The churches, are, as usual, splendid specimens of gorgeous altars, (with their ponderous candelabra and Madonnas in embroidered petticoats,) solemn aisles, marble columns, painted ceilings, Flemish pictures and carved pulpits, so flowing and graceful in their execution, that they look as if the Van Hools and Van Bruggens of former times, possessed some secret for fusing the knotted oak and pouring it into moulds to form their statues and their wreathes of flowers. Their Pulpits are, in reality, one of the wonders of the Netherlands, they are of immense dimensions, some of them reaching almost as high as the gothic arches which separate the nave from the side aisles. The lower department usually represents some appropriate scene from the events of sacred history, the expulsion of Adam and Eve from Paradise, Elijah fed by ravens, the conversion of St. Paul, with the frightened horse most vigorously introduced, or Christ calling Peter and Andrew, who are represented in their boat by the sea-shore, with their nets and fish, all exquisite specimens of the art; and, occasionally, the designs are allegorical, with figures of Time, Truth and Christianity.

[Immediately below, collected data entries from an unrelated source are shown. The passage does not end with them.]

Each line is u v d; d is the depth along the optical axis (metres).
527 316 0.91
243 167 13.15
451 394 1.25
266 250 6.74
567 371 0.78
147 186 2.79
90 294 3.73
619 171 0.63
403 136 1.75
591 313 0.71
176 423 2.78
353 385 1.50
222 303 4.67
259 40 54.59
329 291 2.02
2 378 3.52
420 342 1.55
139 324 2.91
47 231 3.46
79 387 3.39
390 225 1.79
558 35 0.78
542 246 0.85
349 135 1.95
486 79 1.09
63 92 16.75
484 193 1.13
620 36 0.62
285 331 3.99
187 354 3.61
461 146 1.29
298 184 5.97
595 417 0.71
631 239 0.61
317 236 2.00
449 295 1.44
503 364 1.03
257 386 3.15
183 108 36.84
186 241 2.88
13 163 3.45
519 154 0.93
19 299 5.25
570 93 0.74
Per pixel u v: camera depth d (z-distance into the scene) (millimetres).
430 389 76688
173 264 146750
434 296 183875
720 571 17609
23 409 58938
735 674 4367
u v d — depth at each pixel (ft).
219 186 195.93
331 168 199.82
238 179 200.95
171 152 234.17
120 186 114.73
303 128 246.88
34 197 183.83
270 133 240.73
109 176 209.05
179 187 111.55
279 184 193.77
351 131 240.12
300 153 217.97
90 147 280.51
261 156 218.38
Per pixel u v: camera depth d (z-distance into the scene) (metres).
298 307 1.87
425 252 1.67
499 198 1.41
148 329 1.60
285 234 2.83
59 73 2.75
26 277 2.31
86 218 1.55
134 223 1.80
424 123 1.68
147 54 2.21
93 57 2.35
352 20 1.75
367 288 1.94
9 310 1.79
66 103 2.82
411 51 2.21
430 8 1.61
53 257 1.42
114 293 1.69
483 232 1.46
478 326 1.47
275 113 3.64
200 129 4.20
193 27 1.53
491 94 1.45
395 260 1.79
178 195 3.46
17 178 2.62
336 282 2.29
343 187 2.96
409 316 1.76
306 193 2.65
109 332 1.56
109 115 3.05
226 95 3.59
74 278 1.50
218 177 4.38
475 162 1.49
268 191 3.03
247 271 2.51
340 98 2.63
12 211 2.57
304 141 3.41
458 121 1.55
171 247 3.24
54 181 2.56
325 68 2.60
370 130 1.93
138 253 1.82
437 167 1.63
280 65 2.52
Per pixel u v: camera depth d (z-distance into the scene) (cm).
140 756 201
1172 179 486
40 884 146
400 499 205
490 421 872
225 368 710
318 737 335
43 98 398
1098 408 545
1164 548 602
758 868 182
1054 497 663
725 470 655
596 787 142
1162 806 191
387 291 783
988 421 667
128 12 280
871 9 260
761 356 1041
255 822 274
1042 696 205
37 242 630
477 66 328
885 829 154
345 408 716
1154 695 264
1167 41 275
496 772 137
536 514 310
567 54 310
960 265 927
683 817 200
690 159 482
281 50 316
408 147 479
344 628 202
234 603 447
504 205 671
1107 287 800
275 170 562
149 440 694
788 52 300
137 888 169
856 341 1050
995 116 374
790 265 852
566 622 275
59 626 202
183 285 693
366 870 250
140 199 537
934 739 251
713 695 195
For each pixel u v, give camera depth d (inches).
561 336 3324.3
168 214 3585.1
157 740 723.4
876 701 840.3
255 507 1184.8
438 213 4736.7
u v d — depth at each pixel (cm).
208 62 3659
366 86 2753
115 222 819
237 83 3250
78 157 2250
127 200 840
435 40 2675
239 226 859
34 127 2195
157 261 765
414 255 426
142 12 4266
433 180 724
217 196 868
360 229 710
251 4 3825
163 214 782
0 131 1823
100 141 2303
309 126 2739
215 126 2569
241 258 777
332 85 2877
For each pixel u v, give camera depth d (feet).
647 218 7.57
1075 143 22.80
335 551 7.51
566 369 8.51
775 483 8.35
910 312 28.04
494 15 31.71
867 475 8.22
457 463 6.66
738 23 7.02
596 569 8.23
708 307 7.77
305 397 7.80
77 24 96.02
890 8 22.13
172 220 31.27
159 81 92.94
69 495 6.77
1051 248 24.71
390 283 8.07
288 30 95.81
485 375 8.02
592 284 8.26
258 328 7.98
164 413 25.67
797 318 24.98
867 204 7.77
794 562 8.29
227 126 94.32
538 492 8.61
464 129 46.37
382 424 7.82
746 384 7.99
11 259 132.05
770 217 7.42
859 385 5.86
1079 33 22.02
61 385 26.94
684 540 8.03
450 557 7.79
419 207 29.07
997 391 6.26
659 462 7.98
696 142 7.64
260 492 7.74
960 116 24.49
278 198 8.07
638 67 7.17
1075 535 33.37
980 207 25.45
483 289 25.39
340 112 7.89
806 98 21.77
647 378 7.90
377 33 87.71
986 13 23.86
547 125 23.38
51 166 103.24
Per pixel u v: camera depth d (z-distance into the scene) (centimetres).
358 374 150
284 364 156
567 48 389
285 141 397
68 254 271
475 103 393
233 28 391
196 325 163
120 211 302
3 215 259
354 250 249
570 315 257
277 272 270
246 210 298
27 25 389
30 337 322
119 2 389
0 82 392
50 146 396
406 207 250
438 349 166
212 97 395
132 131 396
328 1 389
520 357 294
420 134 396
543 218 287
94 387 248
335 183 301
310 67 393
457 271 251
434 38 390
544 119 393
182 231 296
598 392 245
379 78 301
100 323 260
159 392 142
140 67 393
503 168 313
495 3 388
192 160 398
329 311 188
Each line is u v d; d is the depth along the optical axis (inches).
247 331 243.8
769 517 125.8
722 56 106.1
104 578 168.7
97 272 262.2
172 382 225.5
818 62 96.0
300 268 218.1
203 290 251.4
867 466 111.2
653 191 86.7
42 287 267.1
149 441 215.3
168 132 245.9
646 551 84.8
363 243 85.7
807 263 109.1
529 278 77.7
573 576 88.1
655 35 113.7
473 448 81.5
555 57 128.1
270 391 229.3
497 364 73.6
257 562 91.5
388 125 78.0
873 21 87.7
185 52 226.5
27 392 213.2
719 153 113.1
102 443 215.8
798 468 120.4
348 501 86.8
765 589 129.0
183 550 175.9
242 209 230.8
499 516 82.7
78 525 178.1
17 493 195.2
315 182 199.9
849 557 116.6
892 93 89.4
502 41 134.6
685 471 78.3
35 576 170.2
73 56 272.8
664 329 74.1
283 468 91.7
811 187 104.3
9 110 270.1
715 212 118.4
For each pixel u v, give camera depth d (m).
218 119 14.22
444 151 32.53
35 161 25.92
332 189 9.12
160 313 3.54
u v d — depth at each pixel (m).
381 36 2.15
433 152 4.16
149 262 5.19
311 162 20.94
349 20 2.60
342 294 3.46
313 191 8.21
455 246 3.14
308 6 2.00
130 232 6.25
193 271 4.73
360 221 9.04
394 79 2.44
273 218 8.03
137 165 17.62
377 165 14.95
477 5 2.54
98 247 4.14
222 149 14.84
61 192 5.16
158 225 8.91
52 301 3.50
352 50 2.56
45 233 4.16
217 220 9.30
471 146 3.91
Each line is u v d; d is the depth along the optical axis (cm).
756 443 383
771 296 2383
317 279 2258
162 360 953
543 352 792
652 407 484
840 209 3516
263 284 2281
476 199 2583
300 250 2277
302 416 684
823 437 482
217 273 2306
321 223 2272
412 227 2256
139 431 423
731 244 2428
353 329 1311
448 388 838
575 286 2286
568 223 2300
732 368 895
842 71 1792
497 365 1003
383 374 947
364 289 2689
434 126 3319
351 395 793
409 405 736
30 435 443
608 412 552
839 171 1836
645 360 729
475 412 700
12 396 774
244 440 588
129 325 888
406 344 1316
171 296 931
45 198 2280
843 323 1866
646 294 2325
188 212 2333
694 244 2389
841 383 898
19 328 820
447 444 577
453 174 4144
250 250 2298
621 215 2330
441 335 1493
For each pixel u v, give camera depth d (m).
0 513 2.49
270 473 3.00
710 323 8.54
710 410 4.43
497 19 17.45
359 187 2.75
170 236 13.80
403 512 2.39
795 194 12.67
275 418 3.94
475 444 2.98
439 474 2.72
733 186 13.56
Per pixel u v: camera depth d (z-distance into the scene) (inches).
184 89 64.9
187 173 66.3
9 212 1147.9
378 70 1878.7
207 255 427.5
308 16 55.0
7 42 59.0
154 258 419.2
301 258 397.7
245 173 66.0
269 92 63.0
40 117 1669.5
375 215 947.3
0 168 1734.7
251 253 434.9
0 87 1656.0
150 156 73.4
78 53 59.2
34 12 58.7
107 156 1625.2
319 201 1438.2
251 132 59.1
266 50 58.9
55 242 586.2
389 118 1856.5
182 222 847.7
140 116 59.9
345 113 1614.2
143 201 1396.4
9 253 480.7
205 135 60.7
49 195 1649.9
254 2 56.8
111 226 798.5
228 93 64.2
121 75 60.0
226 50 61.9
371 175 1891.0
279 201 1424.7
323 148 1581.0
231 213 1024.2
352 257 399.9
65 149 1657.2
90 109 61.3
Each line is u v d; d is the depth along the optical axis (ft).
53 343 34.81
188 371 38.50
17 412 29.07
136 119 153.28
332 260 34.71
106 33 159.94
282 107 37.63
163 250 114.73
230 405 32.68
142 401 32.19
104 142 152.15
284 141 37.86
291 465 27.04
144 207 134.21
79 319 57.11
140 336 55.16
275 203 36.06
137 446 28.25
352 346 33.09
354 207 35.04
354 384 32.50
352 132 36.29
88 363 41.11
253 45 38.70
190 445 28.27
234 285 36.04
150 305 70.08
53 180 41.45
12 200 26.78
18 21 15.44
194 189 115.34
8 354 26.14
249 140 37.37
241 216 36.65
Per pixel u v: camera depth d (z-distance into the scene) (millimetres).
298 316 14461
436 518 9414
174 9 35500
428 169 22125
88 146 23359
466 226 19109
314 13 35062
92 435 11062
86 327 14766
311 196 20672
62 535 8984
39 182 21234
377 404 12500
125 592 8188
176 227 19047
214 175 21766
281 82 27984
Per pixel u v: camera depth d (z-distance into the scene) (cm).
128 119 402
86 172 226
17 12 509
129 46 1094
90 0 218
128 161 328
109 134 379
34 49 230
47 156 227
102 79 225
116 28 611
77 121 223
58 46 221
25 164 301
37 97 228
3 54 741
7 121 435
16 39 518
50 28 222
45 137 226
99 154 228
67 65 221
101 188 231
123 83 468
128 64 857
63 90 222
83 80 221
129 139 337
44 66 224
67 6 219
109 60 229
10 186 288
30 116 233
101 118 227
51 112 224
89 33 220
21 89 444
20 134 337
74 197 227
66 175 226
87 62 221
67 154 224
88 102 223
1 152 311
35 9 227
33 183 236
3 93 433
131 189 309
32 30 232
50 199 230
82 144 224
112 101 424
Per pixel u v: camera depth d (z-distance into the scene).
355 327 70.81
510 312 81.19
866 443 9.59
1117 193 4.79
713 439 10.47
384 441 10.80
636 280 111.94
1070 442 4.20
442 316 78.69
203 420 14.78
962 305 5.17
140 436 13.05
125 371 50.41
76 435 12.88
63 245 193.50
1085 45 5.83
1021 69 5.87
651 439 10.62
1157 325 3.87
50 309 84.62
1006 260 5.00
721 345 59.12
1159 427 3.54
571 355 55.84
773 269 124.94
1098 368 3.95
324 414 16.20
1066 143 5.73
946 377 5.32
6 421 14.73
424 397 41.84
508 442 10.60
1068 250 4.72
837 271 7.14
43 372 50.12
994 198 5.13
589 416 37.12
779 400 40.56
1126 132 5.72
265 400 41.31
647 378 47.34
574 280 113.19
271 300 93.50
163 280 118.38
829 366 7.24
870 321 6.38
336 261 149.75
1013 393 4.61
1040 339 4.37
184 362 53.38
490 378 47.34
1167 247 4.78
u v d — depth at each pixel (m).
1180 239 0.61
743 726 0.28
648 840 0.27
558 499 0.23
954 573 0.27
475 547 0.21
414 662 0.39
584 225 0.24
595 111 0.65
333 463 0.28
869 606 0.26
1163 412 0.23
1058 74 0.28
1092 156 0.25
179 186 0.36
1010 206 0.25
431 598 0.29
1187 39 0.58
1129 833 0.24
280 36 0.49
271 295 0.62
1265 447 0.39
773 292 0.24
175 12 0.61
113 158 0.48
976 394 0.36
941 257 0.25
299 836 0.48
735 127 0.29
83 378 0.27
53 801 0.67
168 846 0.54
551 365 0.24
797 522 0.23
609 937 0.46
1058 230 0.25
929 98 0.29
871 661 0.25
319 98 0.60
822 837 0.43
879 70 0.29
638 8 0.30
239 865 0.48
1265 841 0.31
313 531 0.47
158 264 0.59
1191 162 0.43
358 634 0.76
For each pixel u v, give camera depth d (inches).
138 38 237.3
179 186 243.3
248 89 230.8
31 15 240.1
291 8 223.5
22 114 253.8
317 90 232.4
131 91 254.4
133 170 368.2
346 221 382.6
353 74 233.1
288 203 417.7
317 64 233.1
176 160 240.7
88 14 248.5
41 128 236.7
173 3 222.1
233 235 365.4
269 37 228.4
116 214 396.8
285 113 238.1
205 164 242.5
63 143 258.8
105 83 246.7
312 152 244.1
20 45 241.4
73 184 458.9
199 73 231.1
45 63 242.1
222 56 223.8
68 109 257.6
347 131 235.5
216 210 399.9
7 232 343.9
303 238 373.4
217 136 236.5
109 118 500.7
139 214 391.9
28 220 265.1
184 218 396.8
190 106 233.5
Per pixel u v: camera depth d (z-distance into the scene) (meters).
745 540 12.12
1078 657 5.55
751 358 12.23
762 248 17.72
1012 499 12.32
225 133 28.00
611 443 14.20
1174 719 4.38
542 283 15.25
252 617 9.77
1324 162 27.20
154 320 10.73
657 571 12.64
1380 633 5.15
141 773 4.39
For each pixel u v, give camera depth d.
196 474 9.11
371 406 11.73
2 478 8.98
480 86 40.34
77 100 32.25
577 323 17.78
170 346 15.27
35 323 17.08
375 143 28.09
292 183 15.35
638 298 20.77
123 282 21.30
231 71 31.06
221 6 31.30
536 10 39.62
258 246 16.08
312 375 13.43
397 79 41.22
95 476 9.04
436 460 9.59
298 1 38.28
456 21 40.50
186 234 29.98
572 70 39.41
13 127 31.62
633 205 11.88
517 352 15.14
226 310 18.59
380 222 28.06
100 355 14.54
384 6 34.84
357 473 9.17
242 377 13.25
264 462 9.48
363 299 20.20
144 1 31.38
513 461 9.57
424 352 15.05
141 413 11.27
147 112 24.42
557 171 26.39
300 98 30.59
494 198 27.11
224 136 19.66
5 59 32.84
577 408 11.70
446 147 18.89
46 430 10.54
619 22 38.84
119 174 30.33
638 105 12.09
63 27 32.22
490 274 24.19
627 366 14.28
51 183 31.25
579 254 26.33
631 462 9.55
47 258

Above these, usually rises a rock, or a mass of foliage and flowers, on which are perched birds and other accompaniments, and on this rests the shell of the pulpit, the whole is then surmounted, either by a canopy sustained by angels and cherubims, or by the spreading branches of a palm tree, so arranged as to overshadow the whole. Almost every great church and cathedral in Belgium contains one of these unique productions of an art which is now almost extinct, or, at least, possessed of no practitioners at all qualified to cope in excellence with these ancient masters. The confessionals, altars and organs are likewise elaborately covered with these almost unique decorations, and even the doors and windows sometimes exhibit specimens of extraordinary beauty and value.